This invention relates to lead frames for rectangular flat packages having lead terminals which extend outwardly through the four peripheral sides of a resin body.
In a conventional lead frame 1 for a rectangular flat package shown in FIG. 3, the lead frame includes a central portion 3 on which a semiconductor element 2 is to be mounted and a plurality of lead terminals 4 distributed around the central portion 3 and extending toward the four peripheral sides of the frame. The inner ends of the lead terminals 4 terminate adjacent to the central portion 3 which is supported by two central portion leads 5. The lead terminals 4 and the central portion leads 5 are coupled together partway along their length by dam bars 6 and they are divided into four groups corresponding to the four peripheral sides of the frame 1. The lead terminals 4 and the central portion leads 5 are also joined at their outer ends to peripheral buffer portions 7 separated from the rest of the frame by slits 8. Two side rails 10 extend along the edges of the frame 1 and have guide holes 9 at preselected intervals so that the guide holes can be used, for example, to position the frame. In the arrangement shown in FIG. 3, the lead frame 1 is coupled to adjacent lead frames in a strip by section bars 11.

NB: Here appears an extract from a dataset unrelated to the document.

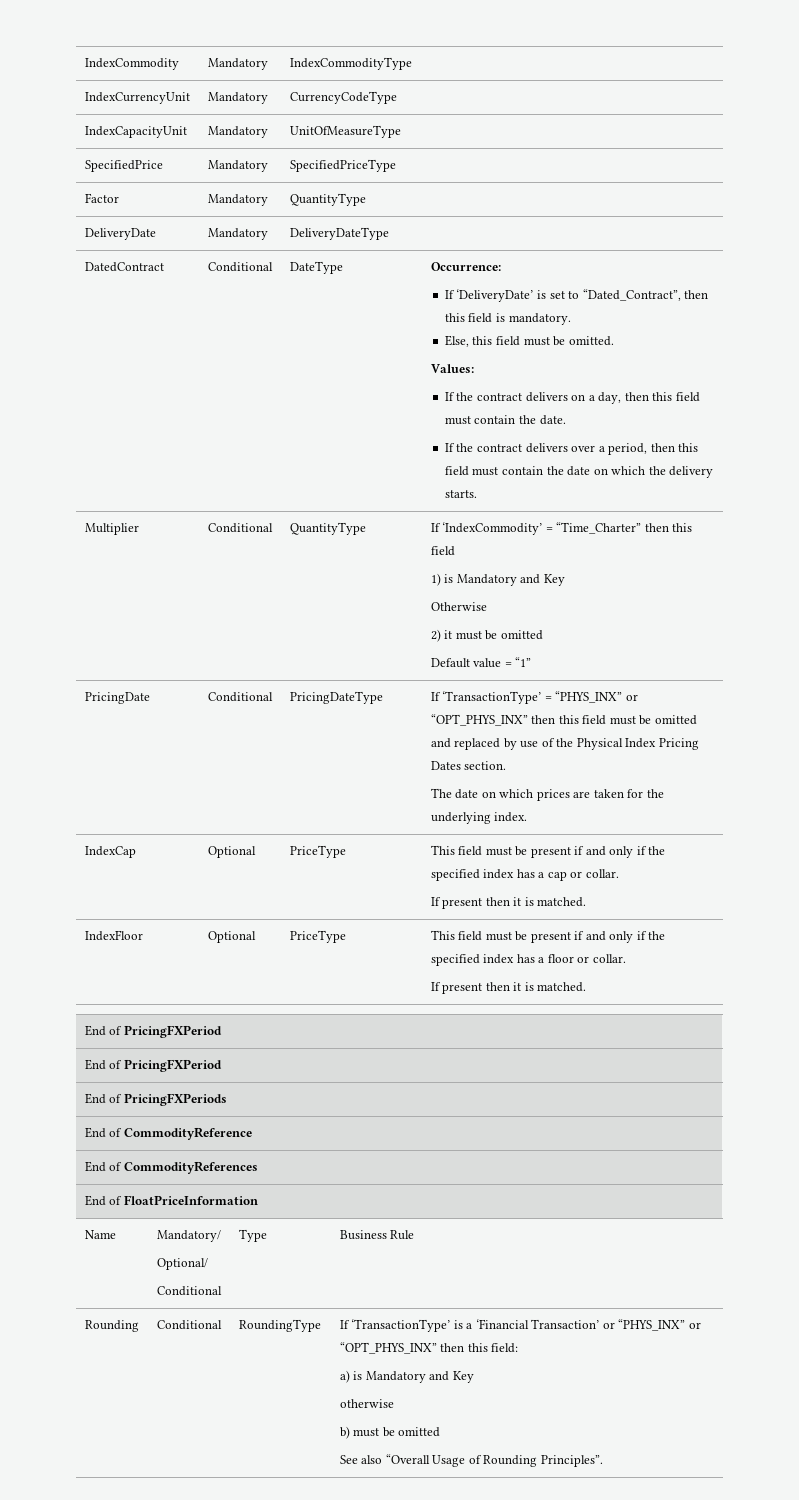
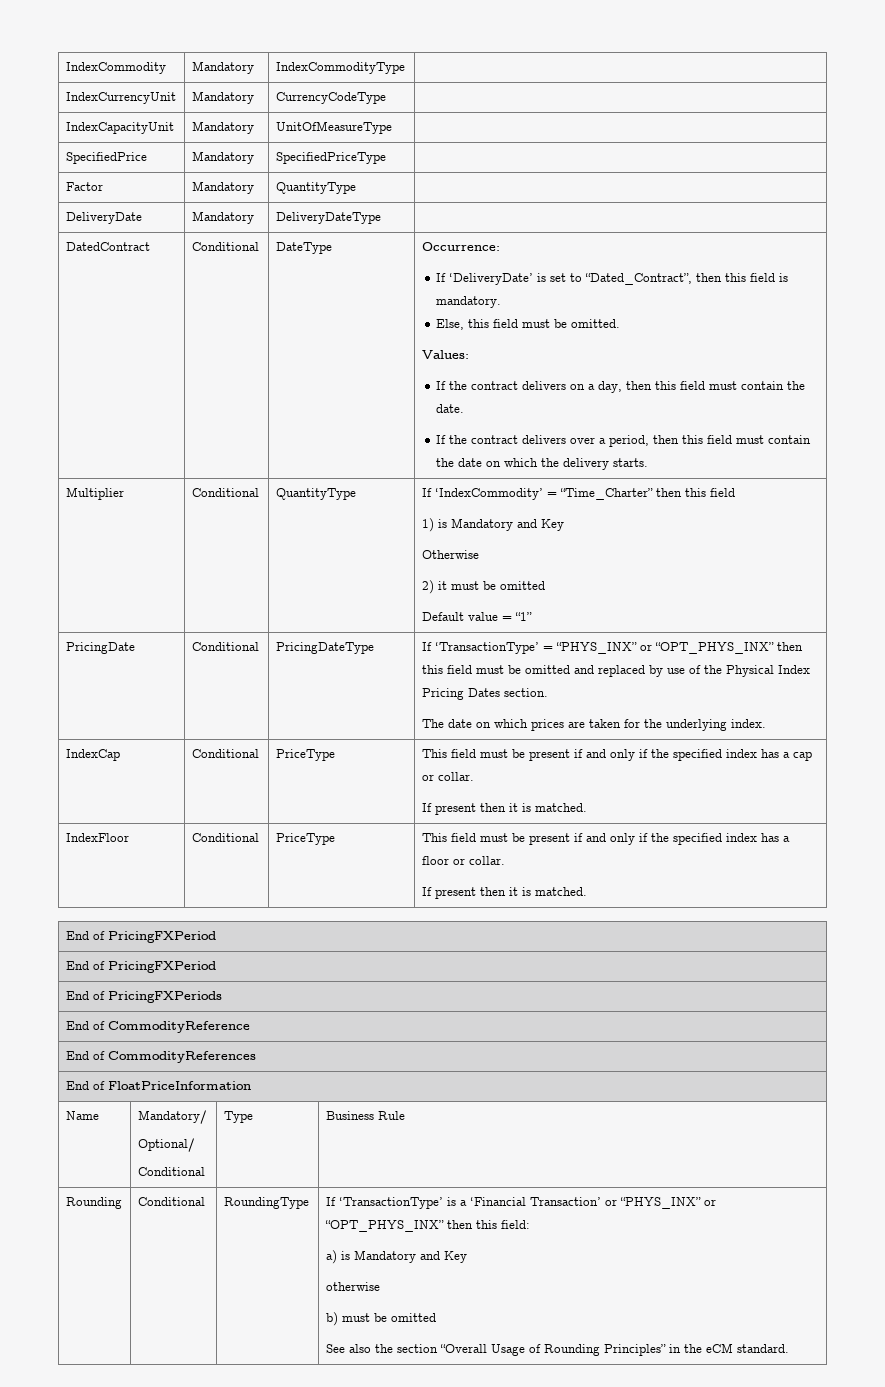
[207,846,256,858] Optional -> [191,749,259,758] Conditional
[207,931,256,943] Optional -> [191,833,259,842] Conditional
(383, 1459) none -> [374,1344,438,1353] the section
[540,1455,603,1467] Principles”. -> [603,1343,789,1356] Principles” in the eCM standard.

A rectangular flat package is made from a lead frame 1 as described hereinafter. The semiconductor element 2 is first bonded onto the central portion 3 of the frame 1 and the terminals of the element 2 are then connected by wires to the lead terminals 4 of the frame. An epoxy resin or similar material is molded, for example, by transfer molding, around the lead frame 1 so as to make a resin body 12 in an oblong area inside the dam bars 6 as shown by a dot-dash outline in FIG. 3. The semiconductor element 2 is thus encapsulated by the resin body 12. Thereafter, the dam bars 6 are punched out and the lead terminals 4 are cut off and bent.
When the epoxy resin or similar material thermally hardens during molding to make the resin body 12, the molded material contracts. Since the lead frame 1 has a lower coefficient of thermal expansion than the molded material and is very thin, the frame is likely to undergo warp or deformation as the resin body contracts. However, because of the presence of the slits 8, the buffer portions 7 are deformed to allow the resin body 12 to contract in the longitudinal and transverse directions without causing the lead frame 1 to undergo much warp or deformation as a whole.
Nevertheless, the conventional lead frame 1 has a problem as described hereinafter. The resin body 12 of the rectangular flat package contracts toward its center in all directions, but the deformation of the buffer portions 7 of the lead frame does not prevent the contraction of the resin body in the diagonal directions from causing the lead frame to undergo warp or deformation. For that reason, the frame 1 cannot smoothly be conveyed during the punching and bending operation after the manufacturing of the resin body 12.